Reading passage
* Begin *

Just wondering- have you ever written anything about being in a wilderness season of life? If you have, I’d love to read it. I’ve searched your page but can’t find anything specific, even though all your words hit me in the gut.

If you haven’t written anything yet, here’s my question. 

What would you say to someone who feels stuck in the wilderness? Because I’m feeling like Israel wandering in the desert and I can’t find my way out of it. 

This is an SOS, literally. 

Grace and peace from Kentucky,

-Abby 

Dear Abby, 

I’m currently reading about the life of Jesus in the book of Luke.

The book of Luke is written by a doctor. Doctor Luke wanted to be credible and thorough with his writing and so you know instantly he is not wasting any time. He is only including what he deems to be necessary and certain as he chronicles the life of Jesus.

In chapter 4, Doctor Luke tells the story of how Jesus is baptized and then immediately is led into the wilderness by the Holy Spirit. I can’t help but think what a bummer this had to be. You get baptized in front of a crowd where God bellows out in a Morgan Freeman voice that you are his son and he is well pleased with you only to be transported straight into the wilderness to be tested by the devil for 40 days and 40 nights. That’s not exactly the baptism afterparty I would have wanted. 

This sequence of events makes me believe that even though Jesus was designated by name, there was still transformational work that needed to be done before he could fully step into his calling.

* End *

Work instructions
Reproduce, word for word, the part of the passage about feeling stuck in the wilderness from "If you haven’t" up to and including "an SOS, literally.".

Raw records
* Begin *

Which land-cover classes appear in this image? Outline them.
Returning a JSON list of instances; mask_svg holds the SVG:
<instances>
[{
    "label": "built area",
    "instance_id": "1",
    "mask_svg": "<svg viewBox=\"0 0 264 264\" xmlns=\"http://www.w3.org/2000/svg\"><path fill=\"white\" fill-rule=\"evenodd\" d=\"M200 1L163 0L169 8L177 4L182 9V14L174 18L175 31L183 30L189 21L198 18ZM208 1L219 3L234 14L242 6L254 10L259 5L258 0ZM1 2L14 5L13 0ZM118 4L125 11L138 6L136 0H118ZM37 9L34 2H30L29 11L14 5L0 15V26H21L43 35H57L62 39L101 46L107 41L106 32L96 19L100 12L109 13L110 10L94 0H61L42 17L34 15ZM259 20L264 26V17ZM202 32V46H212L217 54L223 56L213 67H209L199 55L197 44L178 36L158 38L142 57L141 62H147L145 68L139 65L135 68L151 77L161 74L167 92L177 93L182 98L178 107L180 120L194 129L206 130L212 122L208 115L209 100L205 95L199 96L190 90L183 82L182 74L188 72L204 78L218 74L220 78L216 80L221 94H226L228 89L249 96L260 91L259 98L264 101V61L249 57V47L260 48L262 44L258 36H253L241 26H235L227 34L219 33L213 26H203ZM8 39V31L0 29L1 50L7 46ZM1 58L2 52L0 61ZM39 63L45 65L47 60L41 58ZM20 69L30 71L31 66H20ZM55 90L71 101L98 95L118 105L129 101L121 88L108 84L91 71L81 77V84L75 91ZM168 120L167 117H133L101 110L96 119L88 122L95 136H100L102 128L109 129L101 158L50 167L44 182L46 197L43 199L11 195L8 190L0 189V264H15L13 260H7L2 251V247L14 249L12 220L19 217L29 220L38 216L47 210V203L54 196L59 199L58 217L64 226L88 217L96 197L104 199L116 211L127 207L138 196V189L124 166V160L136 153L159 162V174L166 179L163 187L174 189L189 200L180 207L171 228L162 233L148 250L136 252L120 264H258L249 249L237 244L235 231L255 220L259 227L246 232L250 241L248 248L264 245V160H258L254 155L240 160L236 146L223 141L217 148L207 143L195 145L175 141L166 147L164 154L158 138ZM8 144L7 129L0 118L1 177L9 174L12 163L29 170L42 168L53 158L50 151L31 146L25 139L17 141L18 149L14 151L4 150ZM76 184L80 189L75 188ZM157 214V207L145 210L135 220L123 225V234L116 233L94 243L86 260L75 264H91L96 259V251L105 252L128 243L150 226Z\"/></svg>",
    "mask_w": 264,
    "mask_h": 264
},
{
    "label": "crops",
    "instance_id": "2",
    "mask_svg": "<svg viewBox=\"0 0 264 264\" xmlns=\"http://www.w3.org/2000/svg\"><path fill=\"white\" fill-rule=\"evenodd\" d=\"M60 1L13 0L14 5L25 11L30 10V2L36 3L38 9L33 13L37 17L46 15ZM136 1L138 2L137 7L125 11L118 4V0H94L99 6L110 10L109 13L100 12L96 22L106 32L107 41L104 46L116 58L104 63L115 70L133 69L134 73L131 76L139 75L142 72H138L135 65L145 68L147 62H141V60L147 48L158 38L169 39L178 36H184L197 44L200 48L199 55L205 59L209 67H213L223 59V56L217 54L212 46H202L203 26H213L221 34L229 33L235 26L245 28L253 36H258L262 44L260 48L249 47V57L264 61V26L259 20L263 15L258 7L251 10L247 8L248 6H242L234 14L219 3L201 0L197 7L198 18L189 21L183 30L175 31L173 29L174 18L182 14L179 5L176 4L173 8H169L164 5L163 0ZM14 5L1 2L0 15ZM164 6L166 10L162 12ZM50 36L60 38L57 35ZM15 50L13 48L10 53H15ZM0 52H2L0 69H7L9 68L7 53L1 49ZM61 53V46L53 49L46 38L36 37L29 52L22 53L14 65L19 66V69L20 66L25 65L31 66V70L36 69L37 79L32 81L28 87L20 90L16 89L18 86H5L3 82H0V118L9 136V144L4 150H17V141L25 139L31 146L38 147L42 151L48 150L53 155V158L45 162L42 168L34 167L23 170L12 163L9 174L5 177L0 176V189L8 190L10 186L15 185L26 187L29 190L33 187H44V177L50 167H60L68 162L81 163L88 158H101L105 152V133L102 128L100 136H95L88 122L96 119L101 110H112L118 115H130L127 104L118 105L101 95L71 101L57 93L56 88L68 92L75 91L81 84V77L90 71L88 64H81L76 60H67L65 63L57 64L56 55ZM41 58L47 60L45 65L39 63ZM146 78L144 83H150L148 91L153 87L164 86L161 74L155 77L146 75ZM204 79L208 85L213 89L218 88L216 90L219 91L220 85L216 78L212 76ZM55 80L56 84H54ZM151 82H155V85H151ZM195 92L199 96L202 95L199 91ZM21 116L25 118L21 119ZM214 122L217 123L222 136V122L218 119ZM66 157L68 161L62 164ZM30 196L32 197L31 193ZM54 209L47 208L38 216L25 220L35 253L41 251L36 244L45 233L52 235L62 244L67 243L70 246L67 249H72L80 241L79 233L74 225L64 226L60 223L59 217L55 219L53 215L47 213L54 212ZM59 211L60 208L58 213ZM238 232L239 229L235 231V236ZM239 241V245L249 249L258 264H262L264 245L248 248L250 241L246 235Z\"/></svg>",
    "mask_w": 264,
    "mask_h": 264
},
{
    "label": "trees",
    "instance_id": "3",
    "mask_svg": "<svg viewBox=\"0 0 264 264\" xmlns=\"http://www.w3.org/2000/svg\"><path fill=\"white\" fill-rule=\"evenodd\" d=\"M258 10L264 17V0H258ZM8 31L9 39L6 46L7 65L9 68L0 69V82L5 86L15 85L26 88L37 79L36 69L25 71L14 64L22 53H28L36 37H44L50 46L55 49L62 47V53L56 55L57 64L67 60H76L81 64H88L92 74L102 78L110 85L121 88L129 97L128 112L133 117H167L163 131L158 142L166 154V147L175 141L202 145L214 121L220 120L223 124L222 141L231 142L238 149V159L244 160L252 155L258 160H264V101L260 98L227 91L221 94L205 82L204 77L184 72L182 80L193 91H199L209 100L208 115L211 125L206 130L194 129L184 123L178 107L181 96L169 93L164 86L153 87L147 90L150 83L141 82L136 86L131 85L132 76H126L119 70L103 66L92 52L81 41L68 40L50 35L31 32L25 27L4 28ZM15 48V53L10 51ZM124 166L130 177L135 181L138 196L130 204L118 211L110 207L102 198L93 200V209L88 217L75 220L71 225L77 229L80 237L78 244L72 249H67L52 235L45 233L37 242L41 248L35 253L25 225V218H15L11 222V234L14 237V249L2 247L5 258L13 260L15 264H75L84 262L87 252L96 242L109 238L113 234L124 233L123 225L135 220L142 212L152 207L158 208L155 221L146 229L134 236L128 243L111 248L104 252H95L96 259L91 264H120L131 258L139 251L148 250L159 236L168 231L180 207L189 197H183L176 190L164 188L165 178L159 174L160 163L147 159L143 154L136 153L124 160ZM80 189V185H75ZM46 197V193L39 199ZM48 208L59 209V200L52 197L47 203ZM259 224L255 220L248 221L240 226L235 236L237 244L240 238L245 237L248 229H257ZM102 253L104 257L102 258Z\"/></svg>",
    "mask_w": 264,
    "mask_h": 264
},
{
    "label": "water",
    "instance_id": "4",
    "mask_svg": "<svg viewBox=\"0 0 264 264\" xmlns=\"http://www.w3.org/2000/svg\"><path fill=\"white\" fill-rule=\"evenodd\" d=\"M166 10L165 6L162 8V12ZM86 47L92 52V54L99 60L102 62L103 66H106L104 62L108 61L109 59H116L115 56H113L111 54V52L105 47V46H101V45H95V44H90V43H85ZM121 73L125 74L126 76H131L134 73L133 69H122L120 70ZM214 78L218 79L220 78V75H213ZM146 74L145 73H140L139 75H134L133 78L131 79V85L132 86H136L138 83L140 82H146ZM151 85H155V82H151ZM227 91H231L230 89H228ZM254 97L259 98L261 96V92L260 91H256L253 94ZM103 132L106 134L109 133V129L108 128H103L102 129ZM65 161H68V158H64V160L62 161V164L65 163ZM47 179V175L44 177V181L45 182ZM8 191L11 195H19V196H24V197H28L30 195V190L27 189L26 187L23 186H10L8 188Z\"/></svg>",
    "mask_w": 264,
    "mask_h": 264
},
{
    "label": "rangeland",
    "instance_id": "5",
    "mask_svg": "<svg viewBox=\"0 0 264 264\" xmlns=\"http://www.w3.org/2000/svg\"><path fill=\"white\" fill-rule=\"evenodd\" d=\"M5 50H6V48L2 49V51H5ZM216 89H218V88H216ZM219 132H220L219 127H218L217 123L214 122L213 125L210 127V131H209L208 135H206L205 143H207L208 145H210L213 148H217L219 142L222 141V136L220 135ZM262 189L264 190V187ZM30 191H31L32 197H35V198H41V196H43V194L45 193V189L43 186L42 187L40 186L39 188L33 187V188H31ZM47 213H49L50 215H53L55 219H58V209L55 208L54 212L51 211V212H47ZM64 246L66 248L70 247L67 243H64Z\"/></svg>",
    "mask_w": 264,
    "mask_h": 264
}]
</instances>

* End *

Complete response
If you haven’t written anything yet, here’s my question. 

What would you say to someone who feels stuck in the wilderness? Because I’m feeling like Israel wandering in the desert and I can’t find my way out of it. 

This is an SOS, literally.